Мы знаем множество примеров такого рода физических закономерностей; ученые прошлого называли их “правилами”. Правило Аллена, сформулированное в 1877 году Джоэлом Асафом Алленом, гласит, что теплокровные животные, живущие в условиях более холодного климата, имеют более короткие придатки тела (конечности, уши, носы и др.), чем те, которые живут в условиях более теплого климата. Объяснение заключается в потере тепла: животные с более длинными придатками теряют больше тепла, чем животные с короткими придатками. А в соответствии с правилом Бергмана, названным в честь Карла Бергмана в 1844 году, в более холодном климате в среднем живут более крупные животные, чем в теплом. Это тоже связано с потерей тепла, поскольку мелкие животные имеют сравнительно большую по отношению к массе поверхность тела, через которую уходит тепло. Правила Аллена и Бергмана в целом справедливы для разных видов животных, обитающих в разных местах.
Но множественность может возникать и в другом варианте. Дарвин признавал, что в популяции не бывает двух одинаковых существ и что какие-то изменения могут позволить организму более успешно существовать в его среде обитания – быть здоровее и производить более многочисленное потомство. Эти различия – основа эволюции за счет естественного отбора: пока в популяции существуют вариации признаков и какие-то из них влияют на успешность существования организмов в их среде, неизбежно будут происходить эволюционные изменения. Естественный отбор действует только при условии разнообразия популяции. Если между особями нет различий, нет и эволюции. Но что, если вариации каким-то образом предопределены? Что, если генетические и эволюционные механизмы, ответственные за построение тел и органов, легче создают одни варианты структуры, чем другие, или вообще не имеют альтернатив? Если это так, знание законов построения органов животных в процессе эмбрионального развития может помочь предсказать их вариации в популяции и, как следствие, вероятные пути их эволюции.
Холодные ноги
Окончив обучение в Гарварде, я отправился на Запад, в Калифорнийский университет в Беркли, чтобы учиться в одном из знаменитых музеев зоологии и палеонтологии. Через несколько недель заразительный энтузиазм Дэвида Уэйка в отношении саламандр охватил и меня, и я начал разрабатывать проект, который мог бы выполнять в сотрудничестве с его группой. На самом деле я перебрался в Калифорнию не только чтобы работать в музеях и заняться саламандрами, но и чтобы сменить климат. Пять лет в Кембридже, в Массачусетсе, и летние полевые работы в Гренландии и Канаде подтолкнули меня к тому, чтобы покинуть тьму и холод и отогреться под калифорнийским солнцем.

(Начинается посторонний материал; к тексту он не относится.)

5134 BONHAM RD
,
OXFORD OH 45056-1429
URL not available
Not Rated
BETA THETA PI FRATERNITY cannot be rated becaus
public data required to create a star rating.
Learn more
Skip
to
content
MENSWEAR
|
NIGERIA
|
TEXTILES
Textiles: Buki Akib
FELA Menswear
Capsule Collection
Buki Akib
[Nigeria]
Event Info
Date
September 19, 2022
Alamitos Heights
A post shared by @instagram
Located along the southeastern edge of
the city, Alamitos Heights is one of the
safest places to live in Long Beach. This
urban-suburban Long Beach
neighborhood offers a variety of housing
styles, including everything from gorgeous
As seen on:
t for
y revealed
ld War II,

Но мне не суждено было обрести солнечное блаженство. В момент моего прибытия в Беркли установился один из самых холодных сезонов за последние годы. И вскоре я узнал, что ничто, даже жизнь в палатке в Гренландии, не может сравниться с промозглостью Калифорнии в период холодов. Теплоизоляции не хватало ни домам, ни людям, включая меня. В городе промерзли трубы, воду давали по часам. Я тогда даже не подозревал, что эти калифорнийские холода повлияют на мои представления об истории жизни.
Однажды во время этого холодного сезона я зашел в лабораторию Уэйка, просто чтобы согреться и набрать немного воды. Уэйк как раз закончил говорить по телефону с коллегой из Службы национальных парков на мысе Пойнт-Рейес. Холода сильно сказались на состоянии пресноводных озер парковой зоны – они промерзли в первый раз за несколько десятилетий. Животные были так же плохо подготовлены к похолоданию, как и люди. Звонивший сообщил Уэйку, что тысячи саламандр в прудах замерзли до смерти, и парковые службы хотели узнать, не нужны ли они для коллекции зоологического музея. Животные все равно погибли от природной катастрофы – может быть, наука извлечет из них какую-то пользу?

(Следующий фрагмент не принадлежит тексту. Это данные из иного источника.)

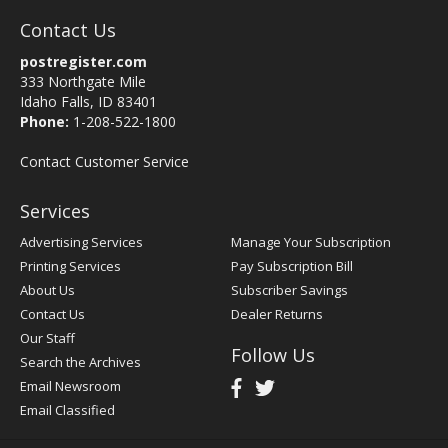
Contact Us
postregister.com
333 Northgate Mile
Idaho Falls, ID 83401
Phone:
1-208-522-1800
Contact Customer Service
Services
Advertising Services
Manage Your Subscription
Printing Services
Pay Subscription Bill
About Us
Subscriber Savings
Contact Us
Dealer Returns
Our Staff
Follow Us
Search the Archives
Email Newsroom
Email Classified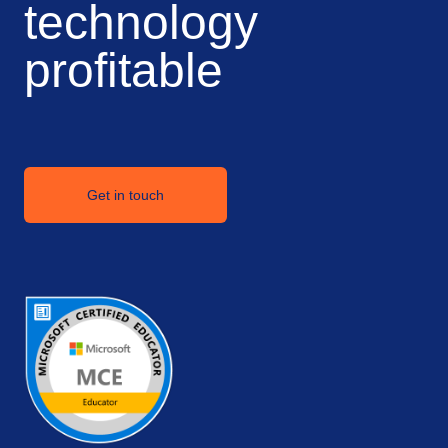
technology
profitable
Get in touch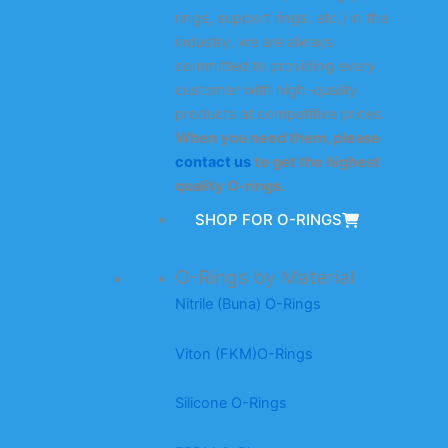
rings, support rings, etc.) in the
industry, we are always
committed to providing every
customer with high-quality
products at competitive prices.
When you need them, please
contact us
to get the highest
quality O-rings.
SHOP FOR O-RINGS
O-Rings by Material
Nitrile (Buna) O-Rings
Viton (FKM)O-Rings
Silicone O-Rings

Так у нас оказалось более тысячи саламандр для изучения. В Гарварде я исследовал конечности саламандр и развитие их кистей и стоп на эмбриональных стадиях. Учитывая мой интерес, мы разработали план исследования стоп саламандр для анализа их скелета. Поскольку у каждой саламандры две стопы, мы могли проанализировать около двух тысяч стоп.
Мое возбуждение по поводу двух тысяч стоп саламандр вовсе не абсурдно. Я учился у Гулда и хотел проверить, в какой степени эволюция случайна или неизбежна. Мы наблюдаем множественность повсюду – в структуре языка и в вырождении, как у саламандр, так и у ракообразных. Вообще говоря, чем больше мы ищем, тем больше находим. Уэйк обнаружил, что стопы саламандр эволюционировали весьма специфическим образом, причем, как и в отношении языка, у разных видов эволюция шла в одинаковом направлении независимым образом.